Re: RFC: FULLSCREEN_MONITORS property



Elijah Newren wrote:
Fourth, excluding VMWare, what hints are missing...
we could add _NET_WM_FULLSCREEN_ALL_MONITORS or something, but I think
that might be wrong. It might be more correct to implement a property,
to be honored by both WMs and toolkits, that essentially says "ignore
Xinerama, this is case a) not case b)" - and then the existing
_NET_WM_FULLSCREEN would cover all the monitors, and other "Xinerama
awareness" would also be disabled.

Do we really want a screen global property rather than a
window-specific property?

We definitely need a global prop also, if I understand your question - if I have a single virtual monitor (made up of multiple LCD panels or CRTs) then I want all the "fullscreen" buttons and options in my desktop and my apps to automatically go to the whole monitor.

If I have multiple monitors, then I want all apps to automatically go to only one monitor.

This is a global config thing, and it should be configured the same place I set up Xinerama in the first place.

App-specific hints would be only to override the default because an app was special somehow.

Otherwise every app would need to contain xinerama config, right?

Sixth, I can imagine wanting to switch between a) and b) depending on
context; maybe you play your flight simulator with your three monitors
as one big screen, but when doing anything else you want three separate
monitors.
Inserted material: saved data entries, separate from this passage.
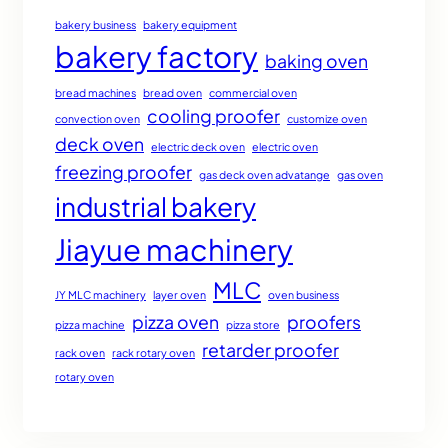
bakery business
bakery equipment
bakery factory
baking oven
bread machines
bread oven
commercial oven
cooling proofer
convection oven
customize oven
deck oven
electric deck oven
electric oven
freezing proofer
gas deck oven advatange
gas oven
industrial bakery
Jiayue machinery
MLC
JY MLC machinery
layer oven
oven business
pizza oven
proofers
pizza machine
pizza store
retarder proofer
rack oven
rack rotary oven
rotary oven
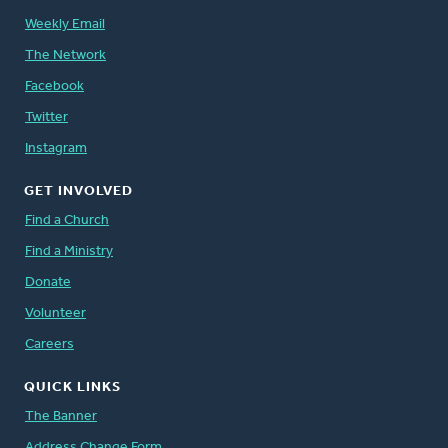
Weekly Email
The Network
Facebook
Twitter
Instagram
GET INVOLVED
Find a Church
Find a Ministry
Donate
Volunteer
Careers
QUICK LINKS
The Banner
Address Change Form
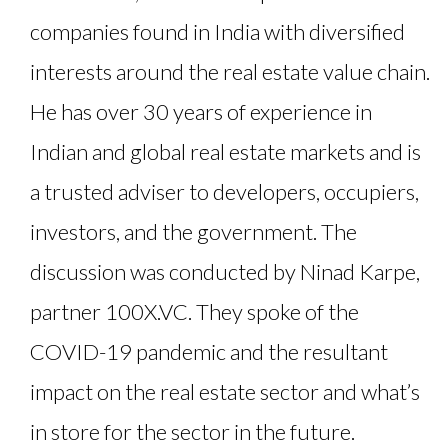
companies found in India with diversified
interests around the real estate value chain.
He has over 30 years of experience in
Indian and global real estate markets and is
a trusted adviser to developers, occupiers,
investors, and the government. The
discussion was conducted by Ninad Karpe,
partner 100X.VC. They spoke of the
COVID-19 pandemic and the resultant
impact on the real estate sector and what’s
in store for the sector in the future.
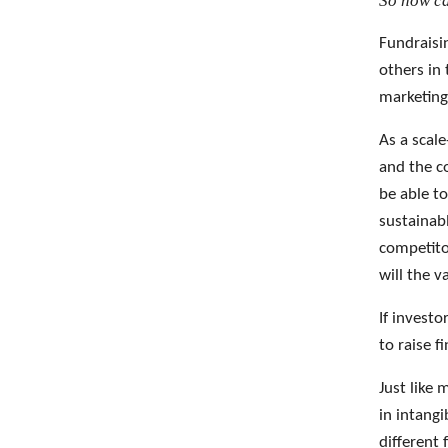
So how ca
Fundraisi
others in 
marketing
As a scale
and the c
be able to
sustainab
competito
will the 
If investo
to raise f
Just like 
in intang
different 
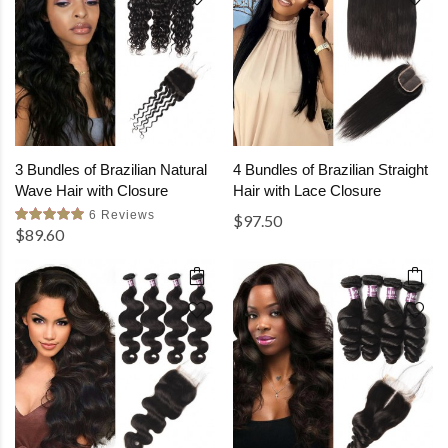
3 Bundles of Brazilian Natural
4 Bundles of Brazilian Straight
Wave Hair with Closure
Hair with Lace Closure
6 Reviews
$97.50
$89.60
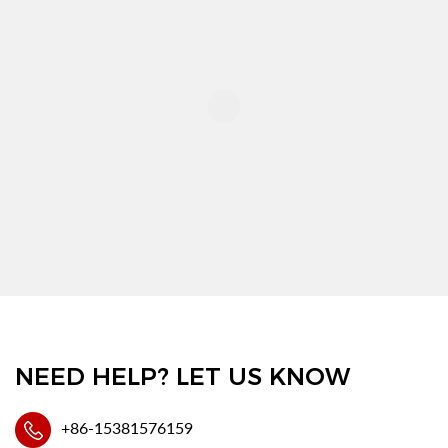
NEED HELP? LET US KNOW
+86-15381576159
This quickly becomes a serious programming and UI nightmare...
perhaps the proposed hint would fix it though by providing an "escape hatch"

I can see that this would be a nightmare if the hints were global to
the screen rather than specific to each window.  I don't see any
problems with the latter, right now.  Can others think of any?

To be honest I don't see how per-window even works - metacity, for example, needs to globally decide whether to be "xinerama aware" - if apps disagree on whether there are multiple conceptual monitors or just one, then who knows what "xinerama aware" should do.

Per-window works to make exceptions, but there has to be a basic behavior for the overall desktop... what area do windows maximize to, what area are dialogs centered in, etc.

Exceptions to the global setting might be:
 - you want "one big monitor" for certain games or something but
   not for productivity (note this is probably a user decision,
   not something the game developer should hardcode)
 - vmware... maybe. seems to me the vmware case may be the same
   as putting your stock ticker readouts on one head and your
   applications on another; the only thing is vmware wants to
   have the config GUI for it in the vmware app itself. But
   stuff would break if for example metacity thought there
   was one big monitor, and vmware wanted to be on only one
   of them; then e.g. metacity would maximize other apps
   to cover up vmware. So vmware may want to change the global
   setup? If we had a global hint, if a user wanted vmware on
   two monitors and native host on a third, they'd just fullscreen
   vmware on the two (after globally configuring those two as one
   virtual monitor)
 - I don't understand the blender case well enough

Writing the above made me realize, FULLSCREEN_MONITORS is probably wrong because xinerama awareness goes beyond the fullscreen hint. e.g. what about vmware's dialogs, which monitors should the WM consider when placing them? what about maximization? etc. So maybe the hint is just plain MONITORS.

Thinking about the user-visible behavior of the whole desktop, I'm wondering if we're talking about inherently global state (the monitor arrangement and which groups are conceptually single monitors) because the state involves interactions between a bunch of different apps and the WM itself, and everyone has to agree at any given point in time. (i.e. to do fullscreen across all monitors, you'd have to just nuke the separate monitors while your app was focused)

That may not be true, I do think *most* apps have to agree at any given point though, at least, the WM, panel, and all normal apps that don't have their own UI for tweaking which monitors they span. "Exception" apps may have app-specific setup that overrides, or something.